Source passage:
Last updated: 6 March 2002

From: (Clay Sherrod)


Is your ETX telescope "SEXY?" Does it look like mine? When I first got my ETX 125 I vowed to NEVER hang every gadget on one end or the other. I wanted my telescope looking just like it did when I got it: shiny, blue with lines as sleek and smooth as a formula racing car.

You have to admit....they are a pretty sight when they are brand new! Face it, part of the reason that you BOUGHT the ETX is because....well, because it's "sexy."

Well in my case, eventually nature called (literally in this sense) and now my telescope weighs probably twice what it did when I got it, with nearly every spare inch of available space holding dearly to some do-dad that I simply COULD NOT go any longer without. I have finders on both sides of the eyepiece, clamps everywhere and cords going to God only knows where....

Now, on my once clean heavy duty tripod are power cords, inverters, converters, reverters and diverters (just kidding about the last two...please don't ask what they are, because I know you'll want one). I have plugs for AC and DC and power switches for every direct voltage from 1.5 to 18 volts. There are little light bulbs under the wedge so I can see where the telescope is going, on the pier and tripod so I can see where my accessories are going and even on the ground so I can see where I'M going!

Clay ETX

Amateur astronomers are a funny bunch. We think we have to have one of everything that shows up in some advertisement....we are sort-of a high-tech, brainy keep-up-with-the-Jones'-bunch.

I remember when I first logged onto Mike Weasner's ETX web site only to find a report from a nice fellow who had changed over to the Heavy Duty tripod for his ETX 125.....his wife told him it really looked "sexy," which made the guy really proud of the scope, and helped her by keeping him away from yet ANOTHER larger telescope. Perhaps that's what it's all about, performance....and sex appeal.

Well, I'm proud to say that - even with all the junk hanging on my scope (and trust me, I USE every bit of it! - my scope still looks "sexy," and I'm going to KEEP it that way.

Stored data entries:

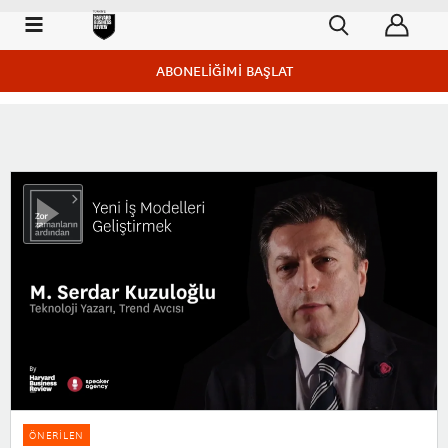
ABONELİĞİMİ BAŞLAT
ÖNERİLEN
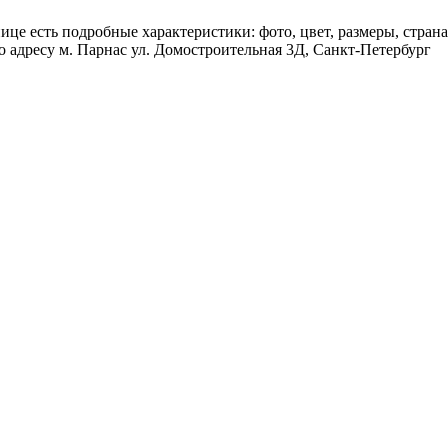
це есть подробные характеристики: фото, цвет, размеры, страна
 адресу м. Парнас ул. Домостроительная 3Д, Санкт-Петербург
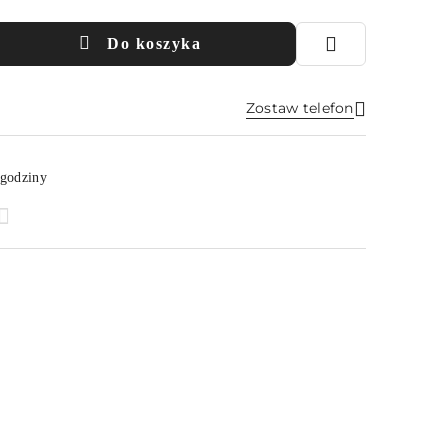
Do koszyka
Zostaw telefon
Wyślij
 godziny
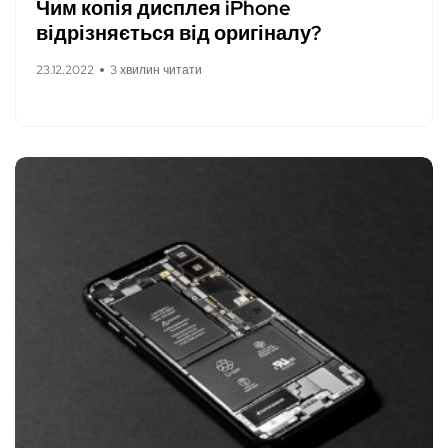
Чим копія дисплея iPhone
відрізняється від оригіналу?
23.12.2022
3 хвилин читати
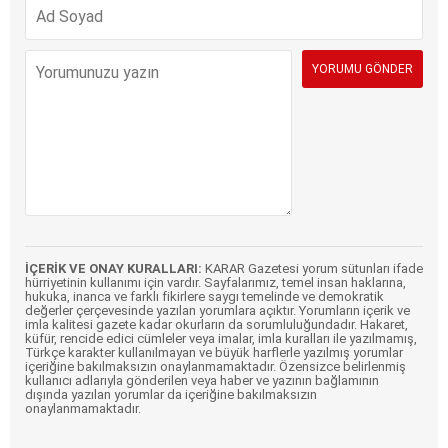
İÇERİK VE ONAY KURALLARI:
KARAR Gazetesi yorum sütunları ifade
hürriyetinin kullanımı için vardır. Sayfalarımız, temel insan haklarına,
hukuka, inanca ve farklı fikirlere saygı temelinde ve demokratik
değerler çerçevesinde yazılan yorumlara açıktır. Yorumların içerik ve
imla kalitesi gazete kadar okurların da sorumluluğundadır. Hakaret,
küfür, rencide edici cümleler veya imalar, imla kuralları ile yazılmamış,
Türkçe karakter kullanılmayan ve büyük harflerle yazılmış yorumlar
içeriğine bakılmaksızın onaylanmamaktadır. Özensizce belirlenmiş
kullanıcı adlarıyla gönderilen veya haber ve yazının bağlamının
dışında yazılan yorumlar da içeriğine bakılmaksızın
onaylanmamaktadır.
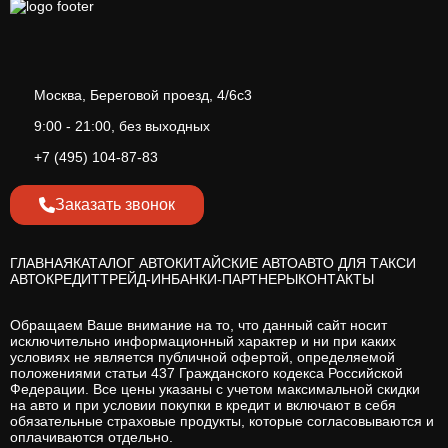
Москва, Береговой проезд, 4/6с3
9:00 - 21:00, без выходных
+7 (495) 104-87-83
Заказать звонок
ГЛАВНАЯ
КАТАЛОГ АВТО
КИТАЙСКИЕ АВТО
АВТО ДЛЯ ТАКСИ
АВТОКРЕДИТ
ТРЕЙД-ИН
БАНКИ-ПАРТНЕРЫ
КОНТАКТЫ
Обращаем Ваше внимание на то, что данный сайт носит
исключительно информационный характер и ни при каких
условиях не является публичной офертой, определяемой
положениями статьи 437 Гражданского кодекса Российской
Федерации. Все цены указаны с учетом максимальной скидки
на авто и при условии покупки в кредит и включают в себя
обязательные страховые продукты, которые согласовываются и
оплачиваются отдельно.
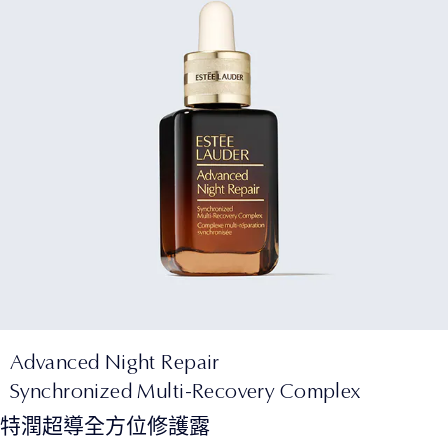
Advanced Night Repair
Synchronized Multi-Recovery Complex
特潤超導全方位修護露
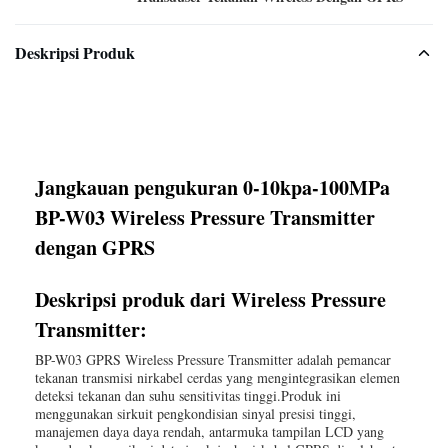
Deskripsi Produk
Jangkauan pengukuran 0-10kpa-100MPa
BP-W03 Wireless Pressure Transmitter
dengan GPRS
Deskripsi produk dari Wireless Pressure
Transmitter:
BP-W03 GPRS Wireless Pressure Transmitter adalah pemancar
tekanan transmisi nirkabel cerdas yang mengintegrasikan elemen
deteksi tekanan dan suhu sensitivitas tinggi.Produk ini
menggunakan sirkuit pengkondisian sinyal presisi tinggi,
manajemen daya daya rendah, antarmuka tampilan LCD yang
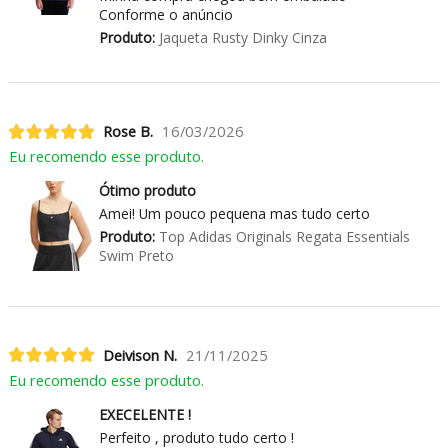
Conforme o anúncio
Produto:
Jaqueta Rusty Dinky Cinza
Rose B.
16/03/2026
Eu recomendo esse produto.
Ótimo produto
Amei! Um pouco pequena mas tudo certo
Produto:
Top Adidas Originals Regata Essentials
Swim Preto
Deivison N.
21/11/2025
Eu recomendo esse produto.
EXECELENTE !
Perfeito , produto tudo certo !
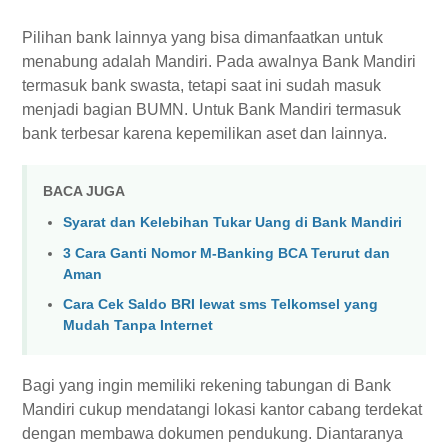
Pilihan bank lainnya yang bisa dimanfaatkan untuk
menabung adalah Mandiri. Pada awalnya Bank Mandiri
termasuk bank swasta, tetapi saat ini sudah masuk
menjadi bagian BUMN. Untuk Bank Mandiri termasuk
bank terbesar karena kepemilikan aset dan lainnya.
BACA JUGA
Syarat dan Kelebihan Tukar Uang di Bank Mandiri
3 Cara Ganti Nomor M-Banking BCA Terurut dan
Aman
Cara Cek Saldo BRI lewat sms Telkomsel yang
Mudah Tanpa Internet
Bagi yang ingin memiliki rekening tabungan di Bank
Mandiri cukup mendatangi lokasi kantor cabang terdekat
dengan membawa dokumen pendukung. Diantaranya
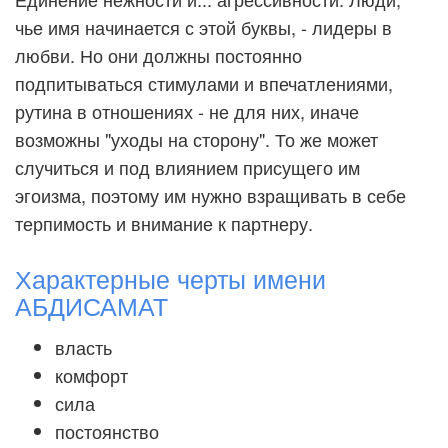
чье имя начинается с этой буквы, - лидеры в
любви. Но они должны постоянно
подпитываться стимулами и впечатлениями,
рутина в отношениях - не для них, иначе
возможны "уходы на сторону". То же может
случиться и под влиянием присущего им
эгоизма, поэтому им нужно взращивать в себе
терпимость и внимание к партнеру.
Характерные черты имени
АБДИСАМАТ
власть
комфорт
сила
постоянство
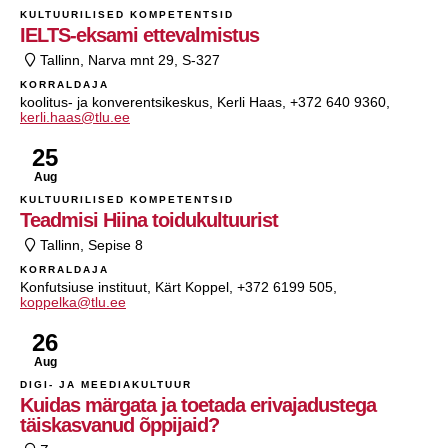
KULTUURILISED KOMPETENTSID
IELTS-eksami ettevalmistus
Tallinn, Narva mnt 29, S-327
KORRALDAJA
koolitus- ja konverentsikeskus, Kerli Haas, +372 640 9360,
kerli.haas@tlu.ee
25
Aug
KULTUURILISED KOMPETENTSID
Teadmisi Hiina toidukultuurist
Tallinn, Sepise 8
KORRALDAJA
Konfutsiuse instituut, Kärt Koppel, +372 6199 505,
koppelka@tlu.ee
26
Aug
DIGI- JA MEEDIAKULTUUR
Kuidas märgata ja toetada erivajadustega
täiskasvanud õppijaid?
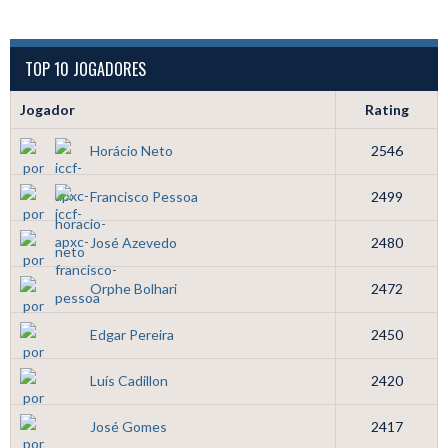
TOP 10 JOGADORES
Jogador
Rating
Horácio Neto
2546
Francisco Pessoa
2499
José Azevedo
2480
Orphe Bolhari
2472
Edgar Pereira
2450
Luís Cadillon
2420
José Gomes
2417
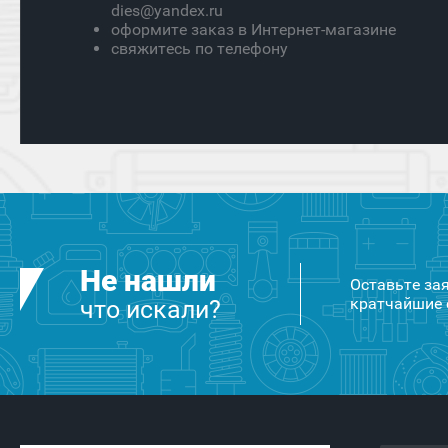
dies@yandex.ru
оформите заказ в Интернет-магазине
свяжитесь по телефону
Не нашли
Оставьте за
кратчайшие 
что искали?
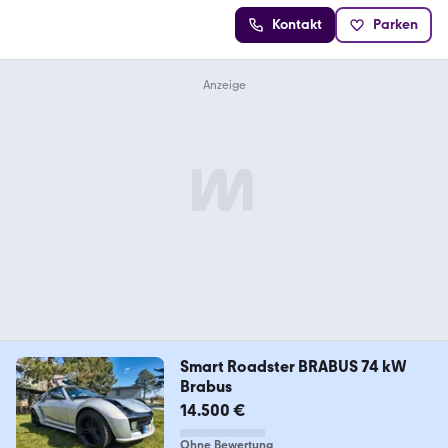
Kontakt
Parken
Smart Roadster BRABUS 74 kW
Brabus
14.500 €
Ohne Bewertung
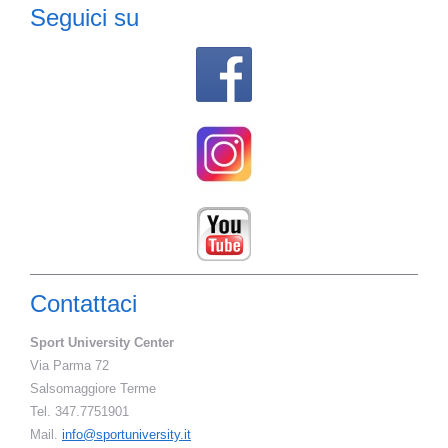
Seguici su
Contattaci
Sport University Center
Via Parma 72
Salsomaggiore Terme
Tel. 347.7751901
Mail.
info@sportuniversity.it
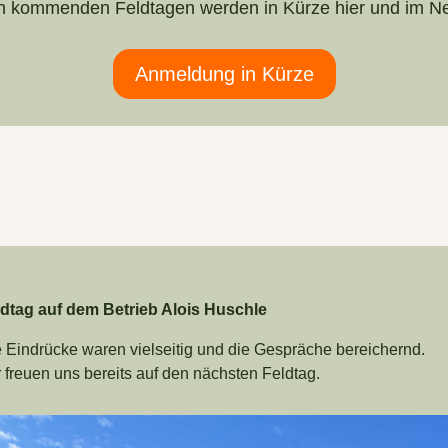
en kommenden Feldtagen werden in Kürze hier und im N
Anmeldung in Kürze
ldtag auf dem Betrieb Alois Huschle
 Eindrücke waren vielseitig und die Gespräche bereichernd.
 freuen uns bereits auf den nächsten Feldtag.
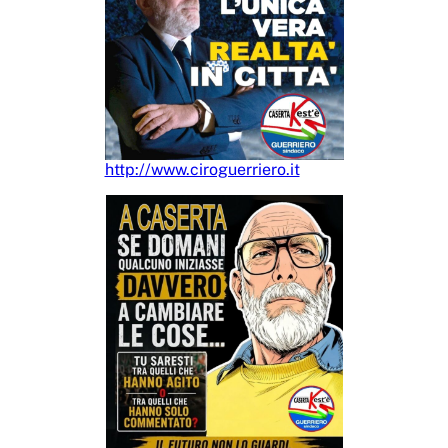
http://www.ciroguerriero.it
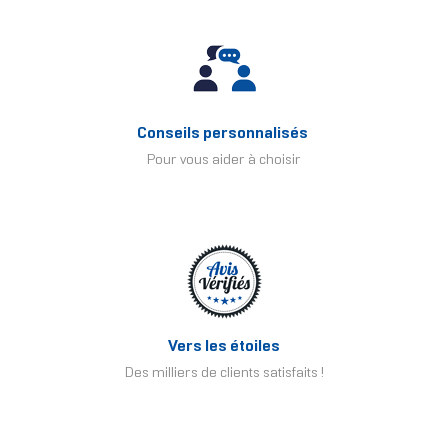
Conseils personnalisés
Pour vous aider à choisir
Vers les étoiles
Des milliers de clients satisfaits !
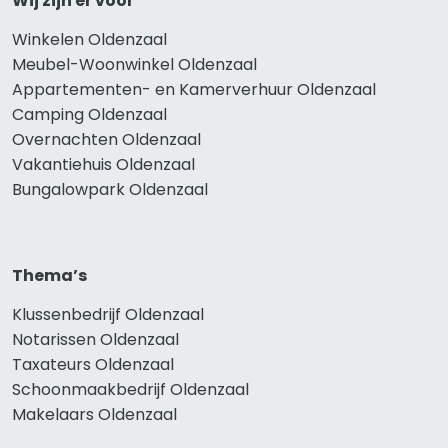
Wij zijn er voor
Winkelen Oldenzaal
Meubel-Woonwinkel Oldenzaal
Appartementen- en Kamerverhuur Oldenzaal
Camping Oldenzaal
Overnachten Oldenzaal
Vakantiehuis Oldenzaal
Bungalowpark Oldenzaal
Thema’s
Klussenbedrijf Oldenzaal
Notarissen Oldenzaal
Taxateurs Oldenzaal
Schoonmaakbedrijf Oldenzaal
Makelaars Oldenzaal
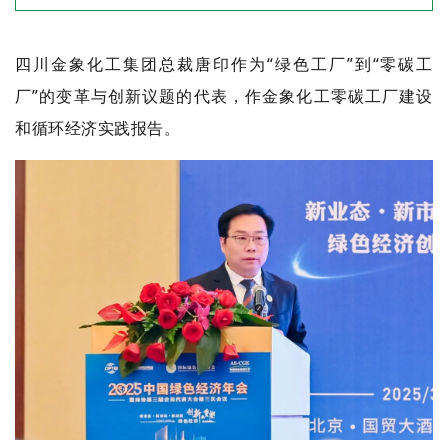
四川金象化工集团总裁唐印作为“绿色工厂”到“零碳工
厂”的变革与创新议题的代表，作金象化工零碳工厂建设
和循环经济实践报告。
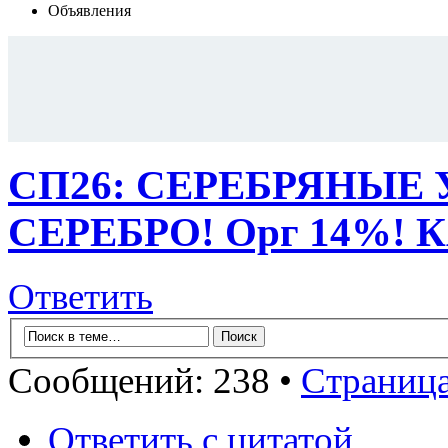
Объявления
СП26: СЕРЕБРЯНЫЕ
СЕРЕБРО! Орг 14%! 
Ответить
Сообщений: 238 •
Страниц
Ответить с цитатой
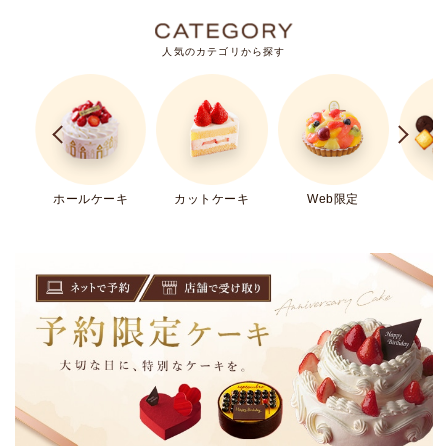
人気のカテゴリから探す
ホールケーキ
カットケーキ
Web限定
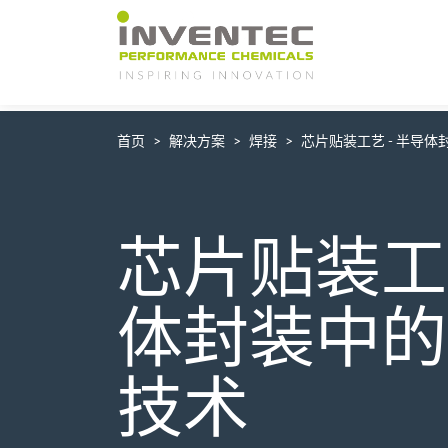
Main Navigation
首页
解决方案
焊接
芯片贴装工艺 - 半导
芯片贴装工艺
体封装中的
技术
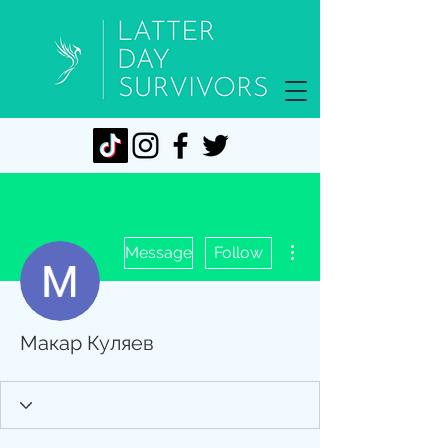
More actions
Message
Follow
Макар Куляев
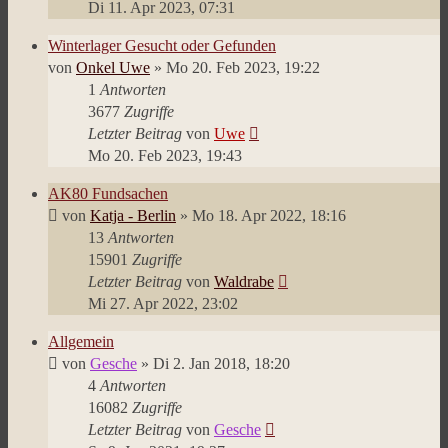
Di 11. Apr 2023, 07:31
Winterlager Gesucht oder Gefunden
von
Onkel Uwe
»
Mo 20. Feb 2023, 19:22
1
Antworten
3677
Zugriffe
Letzter Beitrag
von
Uwe
Mo 20. Feb 2023, 19:43
AK80 Fundsachen
von
Katja - Berlin
»
Mo 18. Apr 2022, 18:16
13
Antworten
15901
Zugriffe
Letzter Beitrag
von
Waldrabe
Mi 27. Apr 2022, 23:02
Allgemein
von
Gesche
»
Di 2. Jan 2018, 18:20
4
Antworten
16082
Zugriffe
Letzter Beitrag
von
Gesche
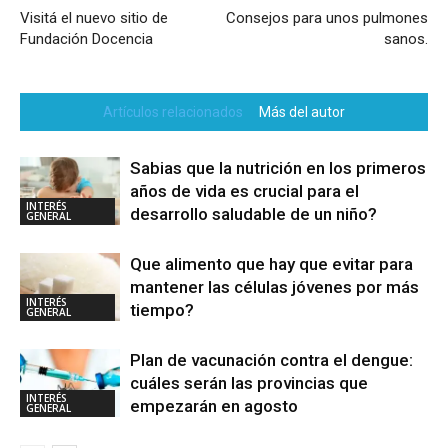
Visitá el nuevo sitio de
Consejos para unos pulmones
Fundación Docencia
sanos.
Artículos relacionados
Más del autor
Sabias que la nutrición en los primeros
años de vida es crucial para el
INTERÉS
desarrollo saludable de un niño?
GENERAL
Que alimento que hay que evitar para
mantener las células jóvenes por más
INTERÉS
tiempo?
GENERAL
Plan de vacunación contra el dengue:
cuáles serán las provincias que
INTERÉS
empezarán en agosto
GENERAL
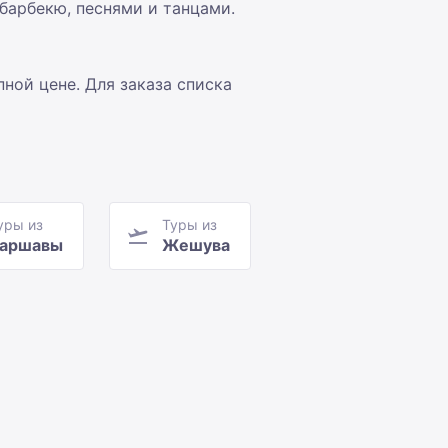
барбекю, песнями и танцами.
ной цене. Для заказа списка
уры из
Туры из
аршавы
Жешува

Work task 1:
Answer these questions from the ETX telescope essay.
(a) Which ETX model did the writer first get?
(b) What range of direct voltages do the writer's power switches cover?
(c) On whose web site did the writer find the report about the Heavy Duty tripod?
Work task 2: Carry on the ETX telescope essay past its final sentence.

Answer space 1:
(a) The ETX 125.
(b) From 1.5 to 18 volts.
(c) Mike Weasner's ETX web site.

Answer space 2:
Keeping your telescope in top shape is very important. I plan to keep mine (it has retired with me), and will do everything I can to keep it in as good shape as I possibly can. Let me share with you a few quick tips on keeping your telescope "sexy" for many, many years to come.


Telescopes are made to be used outdoors obviously. But even made that way, the worst thing that can happen to them (unless you are careless) is the effect of outdoor conditions.

MOISTURE is the biggest natural enemy of a telescope. TEMPERATURE is the second. HUMAN USE is a close third to numbers One and Two. Let's talk about moisture in two ways: OUTDOOR and INDOOR.

Outdoor Moisture -
Everytime we take our scopes outdoors we are subjecting it to moisture; I correspond with one nice fellow from Scotland who actually observed the moon (for a project) while it was raining on his balcony. Not a particularly good idea for most of us....Don't do that.

Normal moisture collecting somewhere on the telescope will happen nearly every time you take the it out. You will have either DEW or FROST; they are both the same and form when the AIR TEMPERATURE drops to, or below, the "dew point" that the weather man always mentions on your local forecast. Expect dew or frost; it's one of those necessary evils of the hobby. Note that Dew nor frost rarely forms when a brisk breeze is blowing at night.

Below are some common-sense care tips for dealing with outdoor condensation:

1) NEVER wipe off your optics no matter how much dew or frost gets on them; bring your scope in or cover it up (with a pillow case or sheet) if it gets that bad;

2) Always monitor your objective lens to see if dew is forming; never let it get so bad as in 1), above; the best way to monitor is with a flashlight aimed ACROSS, not directly in front of, the glass; if you see a cloudy film then you may as well quit unless it is a special event such as an eclipse;

3) If the OUTSIDE parts (the fork arms, tube, tripod, etc. - NON OPTICAL) get moist, don't worry about it until you bring it'll drive yourself crazy wiping it off;

4) Keep eyepieces covered in their little cases until ready to use, and once done replace them back into the cases;

5) All of your charts and sky maps should be covered for protection from dew as well; they will form dew quicker than your telescope.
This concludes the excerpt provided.